Turned out that Hank’s new job was in the public-relations department. A traveling job. A muscle job, some might call it. At night, mostly. Hank would drive from county to county, visiting hospitals, entering patients’ rooms, injecting them with the special Twohey Mix™ of morphine, ketamine and methohexital, and breaking their legs as they slept. Hank had to spread the breakage around the state, so as not to draw undue attention to TRI’s inventive marketing techniques.
Business was good. Hank liked his job. Sure, the Bible said it was wrong to break strangers’ legs for a living, but they were always asleep when he did it, and they were already in the hospital. And if anyone ever died from Hank’s work, he never heard tell of it.
Plus, people fall out of beds and die all the time.
Well, soon enough, Hank turned 30 and married a young woman named Amy-Lynn Higgins, whose pretty little legs he’d broken in the Jessup County ICU. After the wedding, the Pramls and the Higginses pitched in and bought the newlyweds a big house on six acres of riverfront property, just five minutes up the road from the factory. Hank and Amy-Lynn filled their new house with eight artificial children that they bought at the Wal-Mart up in Memphis — Timmy-Joe, Slimmy-Jean, Jimmy-Dean, Millie-Bean, Shimmie-Joy, Demi-Roy, Kimmy-Boy and Ron-Jeremy — and built a greenhouse out back, which they filled with artificial plants, also from Wal-Mart, which really does have low prices.
***
Hank and Amy turned 40 and 50 and 60; the kids stayed 4, 7, 8, 9, 11, 12, 14 and 16. Once or twice a year, for hoots, Amy-Lynn would get up in the middle of the night, inject Hank with a good dose of Twohey Mix™, and break his legs with a big sledgehammer. That way, Hank could take some time off to spend with the family. It was all good fun.
On Saturdays, Hank got up early and took the big white F150 down to Smith’s Drug Store, where he’d meet up with his friends at the lunch counter, eat pie, drink coffee, and watch Fox News, which cheered everyone right up.
“Look who’s finally awake! Hey, Hank!”
“Hey, Chucker!”
“Howdy, Hank! How’s she runnin’?”
“Hidy, Fenton!”
“Hey, Hank!
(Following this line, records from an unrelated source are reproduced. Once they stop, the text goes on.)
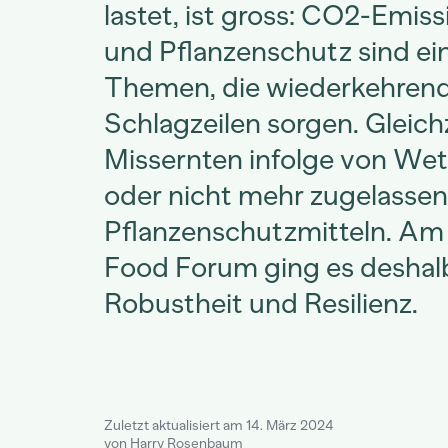
lastet, ist gross: CO2-Emis
und Pflanzenschutz sind ei
Themen, die wiederkehrend
Schlagzeilen sorgen. Gleich
Missernten infolge von Wet
oder nicht mehr zugelasse
Pflanzenschutzmitteln. Am
Food Forum ging es desha
Robustheit und Resilienz.
Zuletzt aktualisiert am 14. März 2024
von Harry Rosenbaum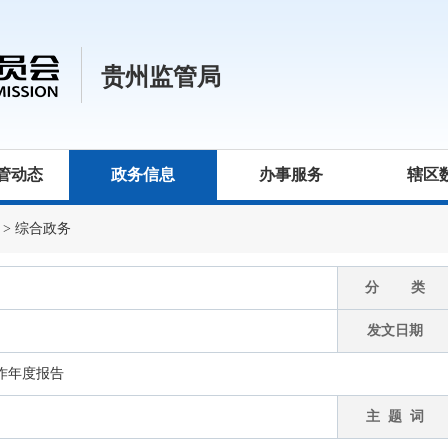
贵州监管局
管动态
政务信息
办事服务
辖区
>
综合政务
分 类
发文日期
工作年度报告
主 题 词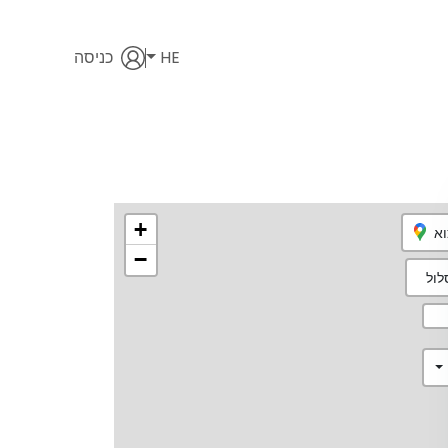
HE
כניסה
+
וא
−
ול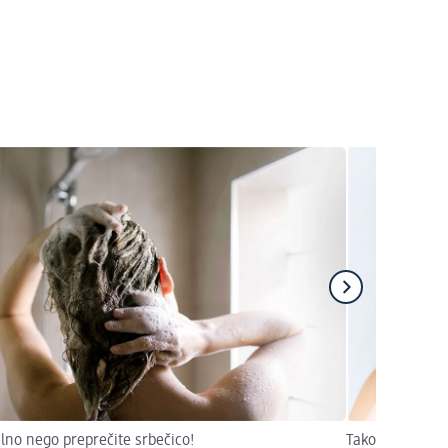
ilno nego preprečite srbečico!
Tako boste zglad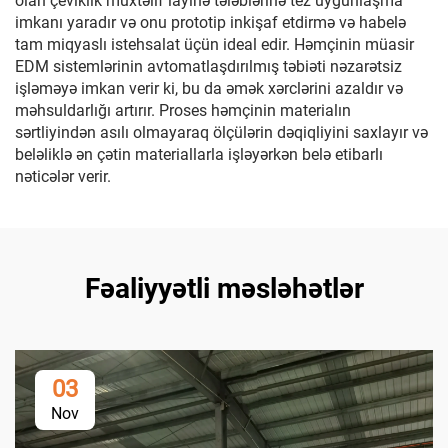
olan çeviklik müxtəlif layihə tələblərinə tez uyğunlaşma
imkanı yaradır və onu prototip inkişaf etdirmə və habelə
tam miqyaslı istehsalat üçün ideal edir. Həmçinin müasir
EDM sistemlərinin avtomatlaşdırılmış təbiəti nəzarətsiz
işləməyə imkan verir ki, bu da əmək xərclərini azaldır və
məhsuldarlığı artırır. Proses həmçinin materialın
sərtliyindən asılı olmayaraq ölçülərin dəqiqliyini saxlayır və
beləliklə ən çətin materiallarla işləyərkən belə etibarlı
nəticələr verir.
Fəaliyyətli məsləhətlər
03
Nov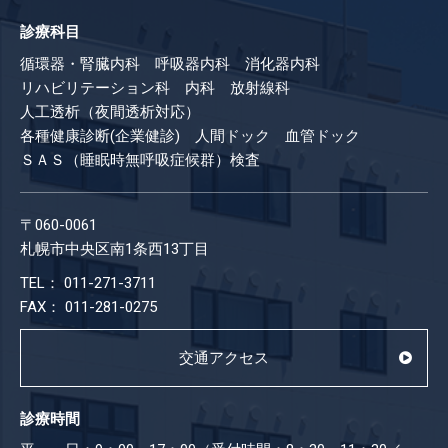
診療科目
循環器・腎臓内科 呼吸器内科 消化器内科
リハビリテーション科 内科 放射線科
人工透析（夜間透析対応）
各種健康診断(企業健診) 人間ドック 血管ドック
ＳＡＳ（睡眠時無呼吸症候群）検査
〒060-0061
札幌市中央区南1条西13丁目
TEL： 011-271-3711
FAX： 011-281-0275
交通アクセス
診療時間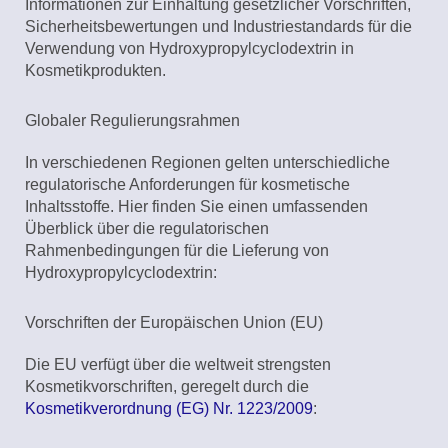
Informationen zur Einhaltung gesetzlicher Vorschriften,
Sicherheitsbewertungen und Industriestandards für die
Verwendung von Hydroxypropylcyclodextrin in
Kosmetikprodukten.
Globaler Regulierungsrahmen
In verschiedenen Regionen gelten unterschiedliche
regulatorische Anforderungen für kosmetische
Inhaltsstoffe. Hier finden Sie einen umfassenden
Überblick über die regulatorischen
Rahmenbedingungen für die Lieferung von
Hydroxypropylcyclodextrin:
Vorschriften der Europäischen Union (EU)
Die EU verfügt über die weltweit strengsten
Kosmetikvorschriften, geregelt durch die
Kosmetikverordnung (EG) Nr. 1223/2009
: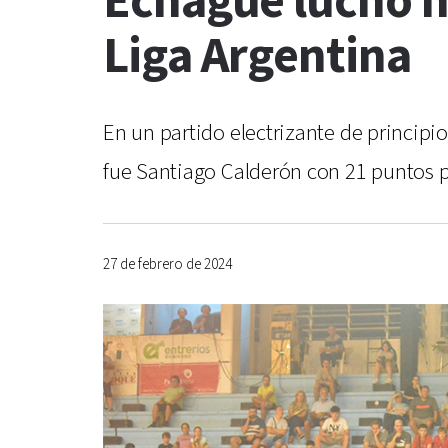
Echagüe luchó has
Liga Argentina
En un partido electrizante de principi
fue Santiago Calderón con 21 puntos po
27 de febrero de 2024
Saved you a seat, if you c’n still fit in it! Heh!”
“Look who’s talkin’, Timmy!” Hank’d say, always, and always, always smile. Then Becky-Lynn’d fix Hank up with a slice of peach pie and a steamin’ cup of coffee, without Hank even having to ask.
“Thanks, Becky-Lynn,” Hank’d say, every time. “How’s things with you and Pete?”
“Pretty good,” she’d reply. “How’s Amy-Lynn? How’s your suicide a-comin’?”
“Pretty good, pretty good,” Hank’d say. “Shouldn’t be much longer now.”
***
And it wasn’t. Hank turned 70 and retired. His project was almost over. He and Amy-Lynn had long since returned their artificial children to Wal-Mart for store credit, and now they spent their days tending the artificial plants in the greenhouse out back, both in high-end Twohey wheelchairs, having broken each other’s legs so many times.
First tornado of the season arrived late one Frid’y afternoon. The sun snuck under the cloudline and turned the sky a sickly greenish-yellow. Everything got slow and still, until Hank and Amy heard what sounded like the Illinois Central approaching from on high. They looked up through the greenhouse and saw a big ol’ dark red funnel cloud directly above, twistin’ a this way and that, grindin’ its way down.
“That one’s got your name on it,” Amy-Lynn smiled at her husband.
“Well, look at that,” said Hank, reading the tornado and smiling back. “So it does.”